# Brakes and Rain



## lovin it (Jul 2, 2009)

Everytime it rains and I apply my brakes the driver side like hops or vibrates sort of feels like I have a flat. It only does it when it rains. Is this normal? Is this the ABS kicking in? I just had my tires rotated and they said the brakes look fine. Does anyone else have this issue. It an 05 auto.


----------



## jpalamar (Jul 22, 2008)

Could be # of things. Bad alignment, not balanced tire, bad rotor, not torqued logs, suspension issues....


----------



## lovin it (Jul 2, 2009)

even with it only happening in the rain? So I'm guessing its not the ABS? I just had my tires rotated and balanced and it still does it and they didnt see anything wrong with the brakes....maybe I need to take it somewhere else and I guess take it when it rains!!


----------



## jpalamar (Jul 22, 2008)

If it is only in the rain it could be a lose of trackion and the ABS kicking in. How hard are you are you hitting the brakes to set it off? What kinda tires? Decent tread left? Stock rotors/pads? 

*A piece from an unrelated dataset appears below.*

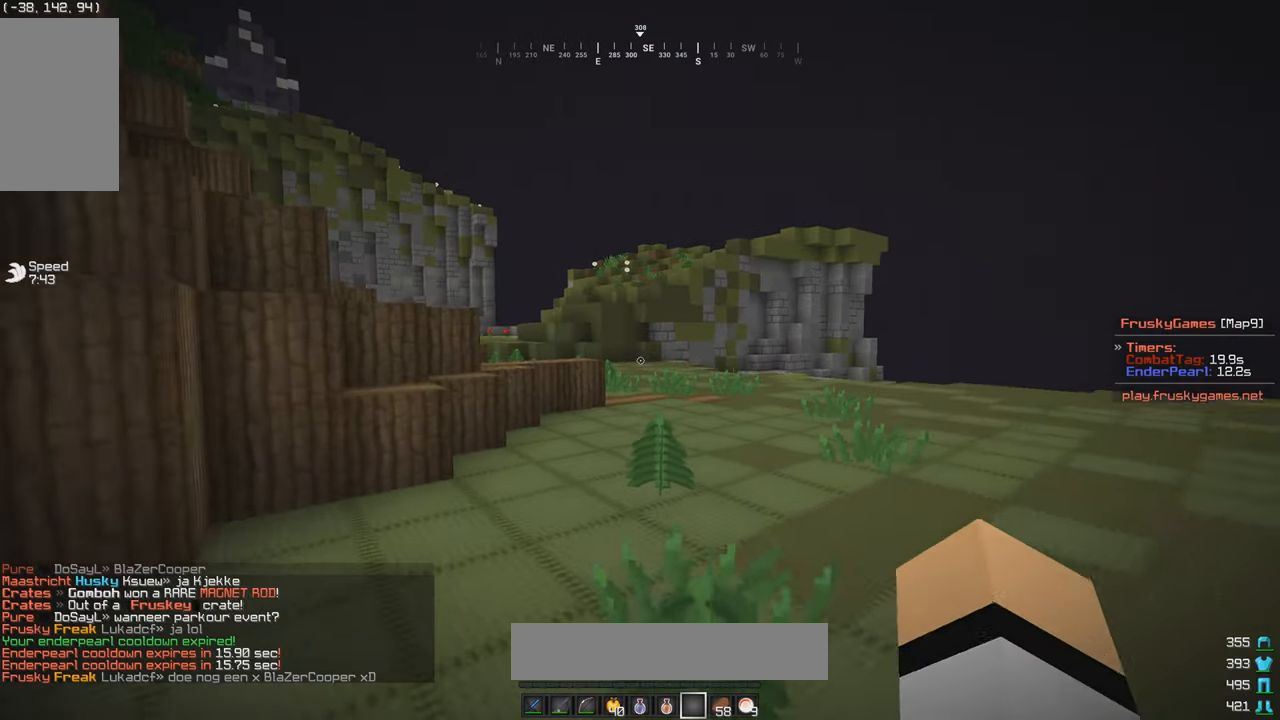
{"keys": ["w"], "mouse": [], "events": []}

I think our guages will tell you when the ABS kicks on with a light or message. I'll test it on my way home. We have a backroad that I can easlily go 100+ and then slam the brakes. I'll let you know if I get any message or lights when it kicks in.

I did ear stories about the A4s when hitting the brakes really hard the 3-1 shift can kick them lose(rears though) but that was mostly with factory 18s cause the summer onlys sucked.


----------



## lovin it (Jul 2, 2009)

Tires are fairly new maybe couple months old they are General UHP ....I think thats what there called. Stock pads and rotors (I guess) I'm the second owner. It had 15k on it when I purchased it and now it has 21k. It's like maybe a pad is getting wet in spots and when I brake it hits those wet spots?? I'm not braking hard at all just enough to slow down a lil before I come to a stop and thats why I don't brake hard when it rains because I know my brakes are going to do that.


----------



## The_Goat (Mar 10, 2005)

I've got a similar issue. It started more when it was wet out, but it's now happening sometimes when it's dry. I was told my tie rod ends need to be replaced... getting that done next weekend.


----------



## Razz2o4 (Dec 5, 2006)

I have the same issue in my 06 but only noticed when it rains and when im going down a hill. i balance my tires every 6k and keep up on all the maintenance. I was thinking about a abs delete but dunno if that is such a good idea. Maybe someone will be able to find a solution to this i hope. Im doing a Energy suspension master bushing kit this spring when i get it out of storage. We shall see if this helps.


----------



## MTUGTO (Jan 22, 2010)

I have Hawk ceramics and when they are wet after a few miles of no brakes, they take a bit of modulation to start working, on stock, warped rotors. Maybe its just pad knockback though, not sure. Do you have stock Radius Rod bushings?


----------



## HP11 (Apr 11, 2009)

You guys drive you GTOs in the rain????


----------



## jpalamar (Jul 22, 2008)

HP11 said:


> You guys drive you GTOs in the rain????


Rain is nothing. Mine get snow and salt too! GTO is my bad weather vehicle, good weather is the bike


----------



## mikes06goat (Jan 13, 2009)

the only water mine sees is when it's getting washed! I won't even eat in it!


----------



## BobS (Jul 28, 2005)

My cars have almost ALL had this problem.... Not unique to the GTO.

When the rotor's wet, and you lightly step on the brake, the pad keeps floating on the wet disc. Push harder and it will sound worse until the water film breaks down or boils off... but then it will stop the 'vibration'.

Maybe it's related to the rotor/pad geometry or something... But I doubt it's related to balance, tie rods, or anything mechanical. My GTO (and other cars) have done it since new.

BOB


----------